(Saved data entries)
════

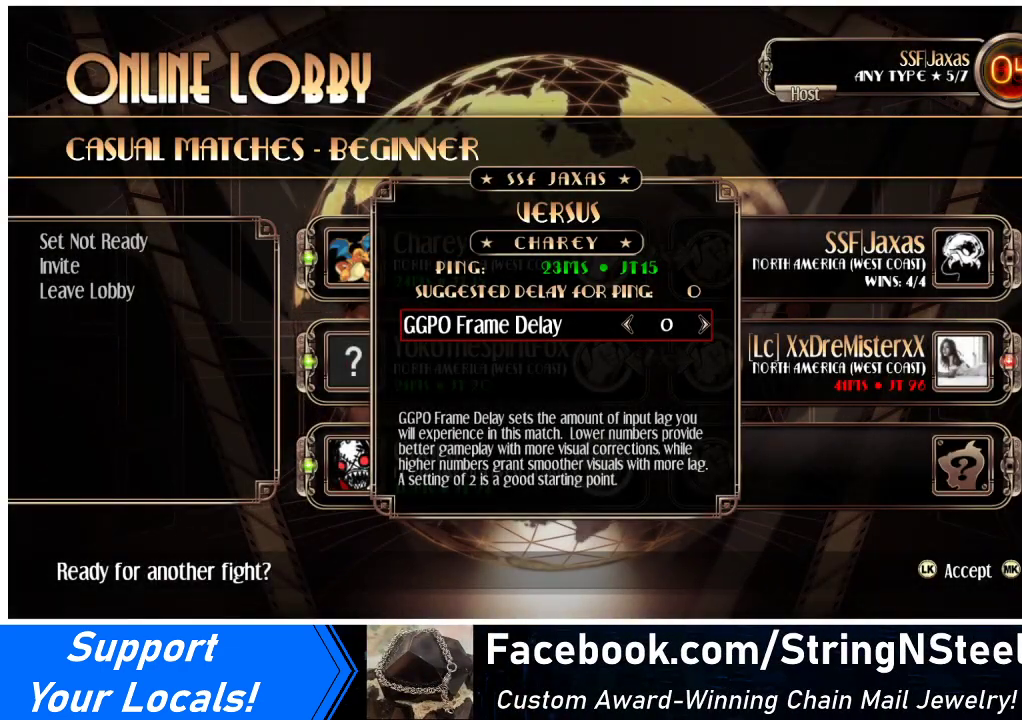
Gameplay with a controller (arcade stick); each line is a JSON object with the inputs held at the frame after it. "events" lists button and stick changes between this image and that frame as [ms after this image, input, new state], when the widget could be followed in between. Not read: L3 R3.
{"buttons": [], "events": [[233, "SQUARE", "down"], [367, "SQUARE", "up"]]}
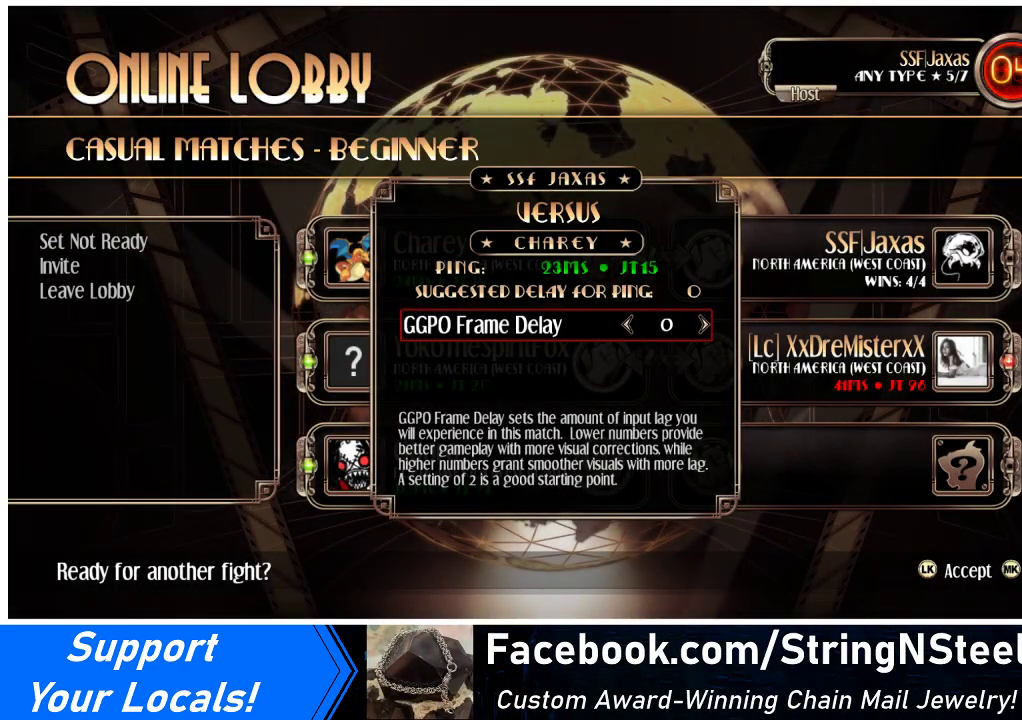
{"buttons": [], "events": []}
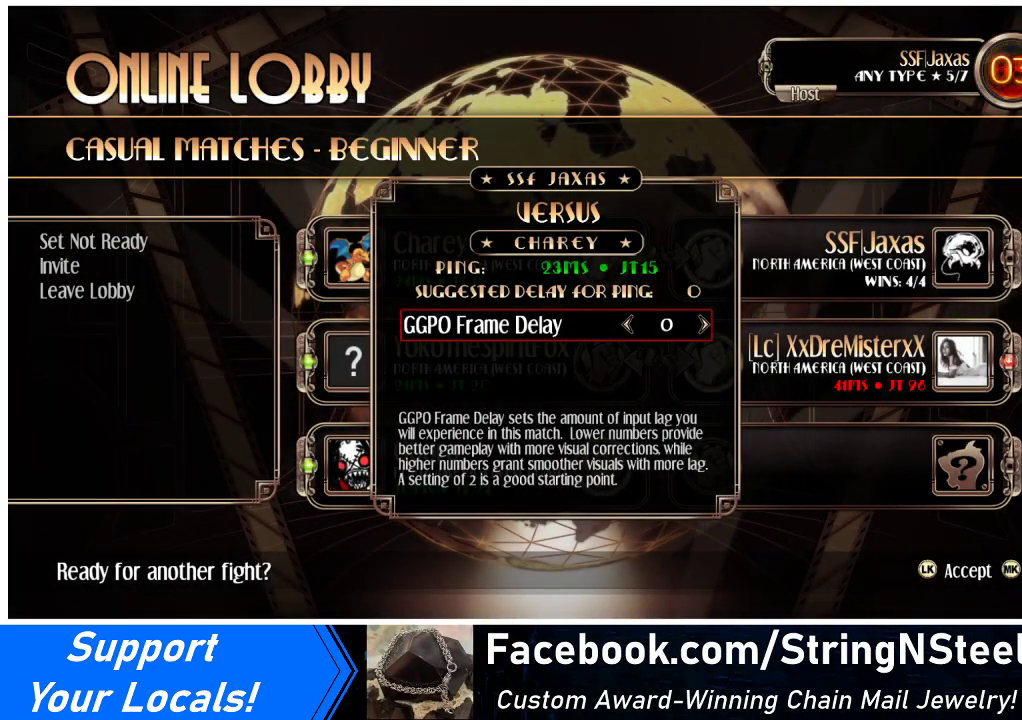
{"buttons": [], "events": []}
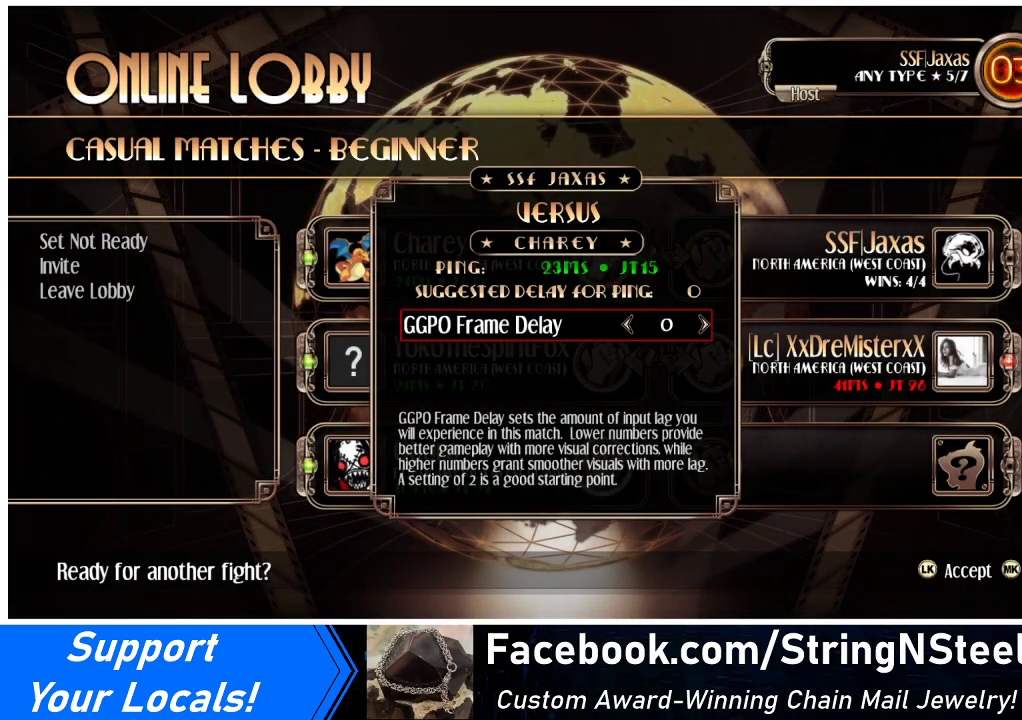
{"buttons": [], "events": []}
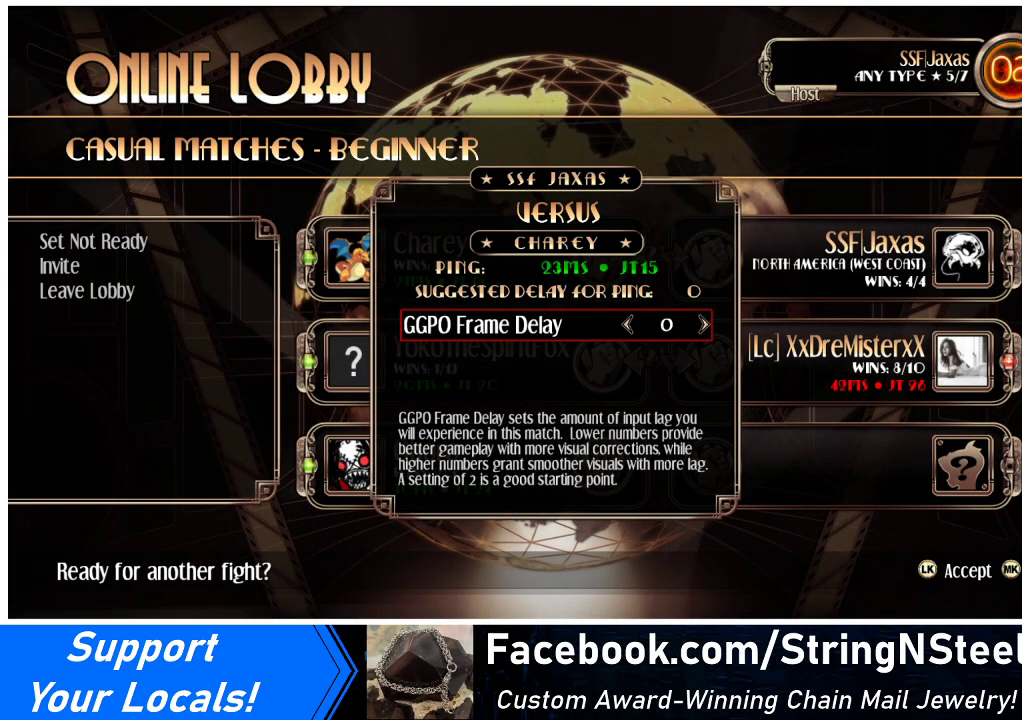
{"buttons": [], "events": []}
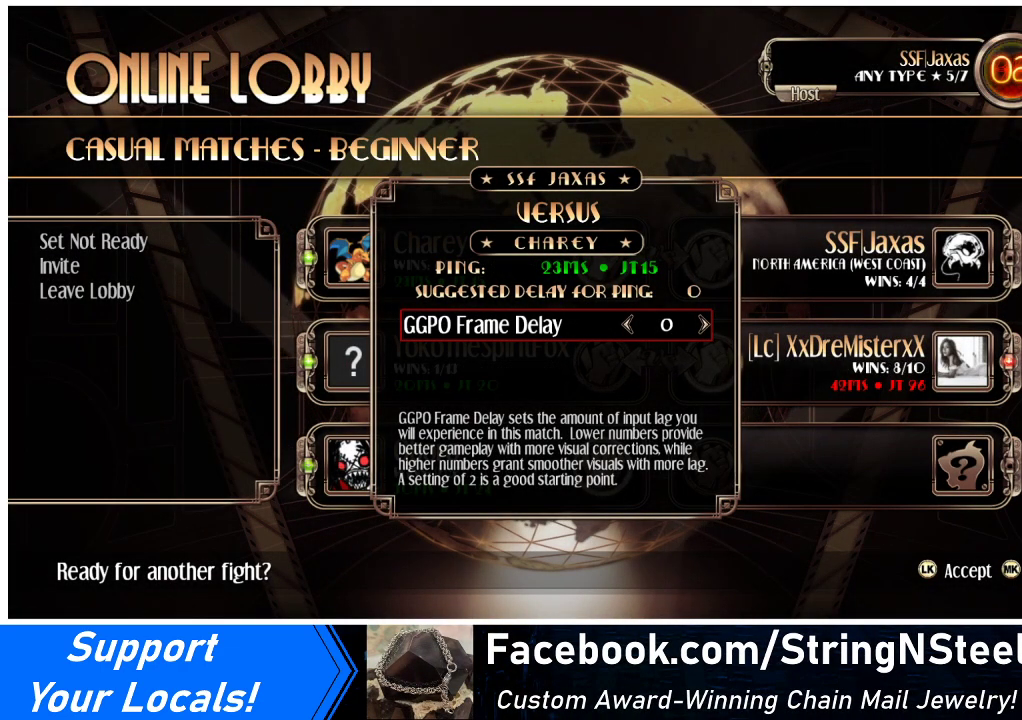
{"buttons": [], "events": []}
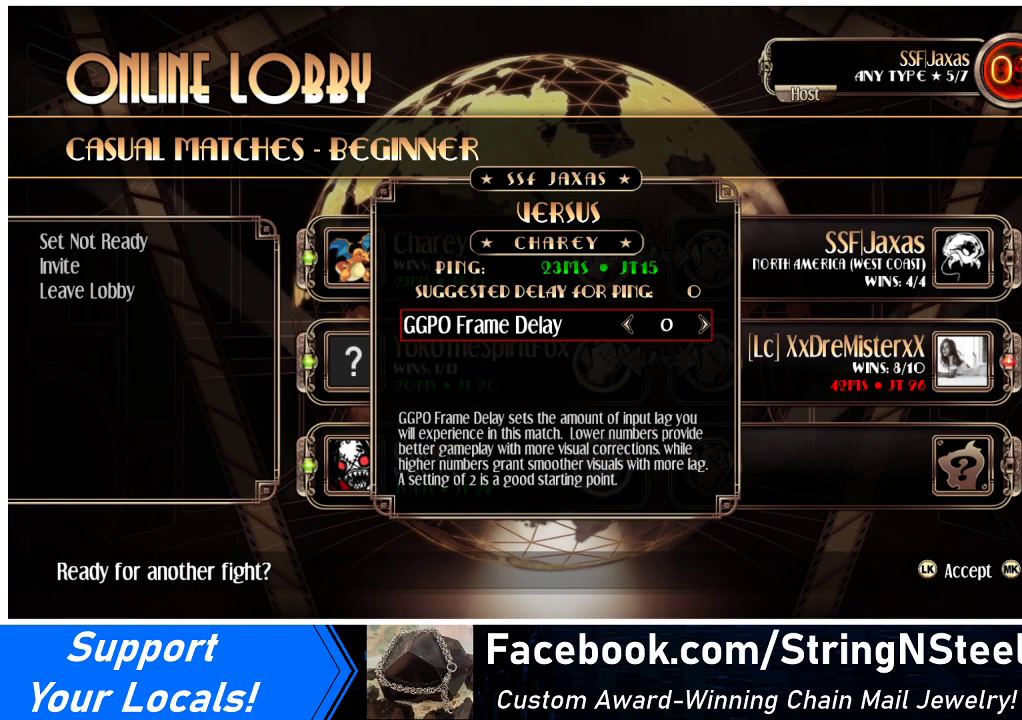
{"buttons": [], "events": [[33, "SQUARE", "down"], [67, "SQUARE", "up"]]}
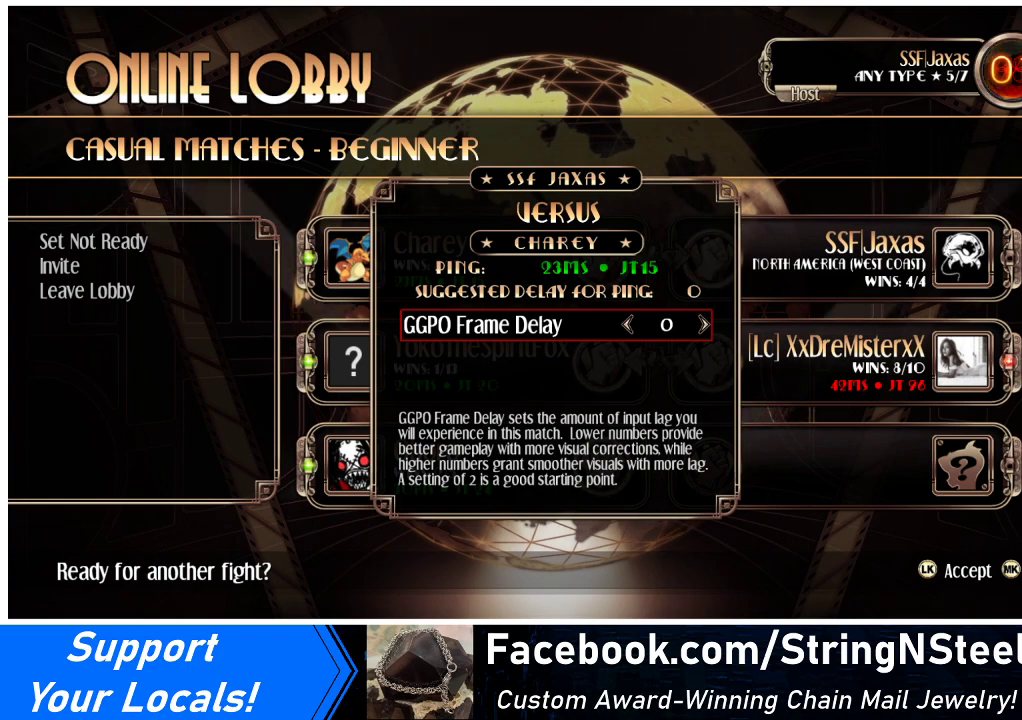
{"buttons": [], "events": []}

════

Task goal: Search the entries for the string "SQUARE". Copy every line that has it.

Exercise result:
{"buttons": [], "events": [[233, "SQUARE", "down"], [367, "SQUARE", "up"]]}
{"buttons": [], "events": [[33, "SQUARE", "down"], [67, "SQUARE", "up"]]}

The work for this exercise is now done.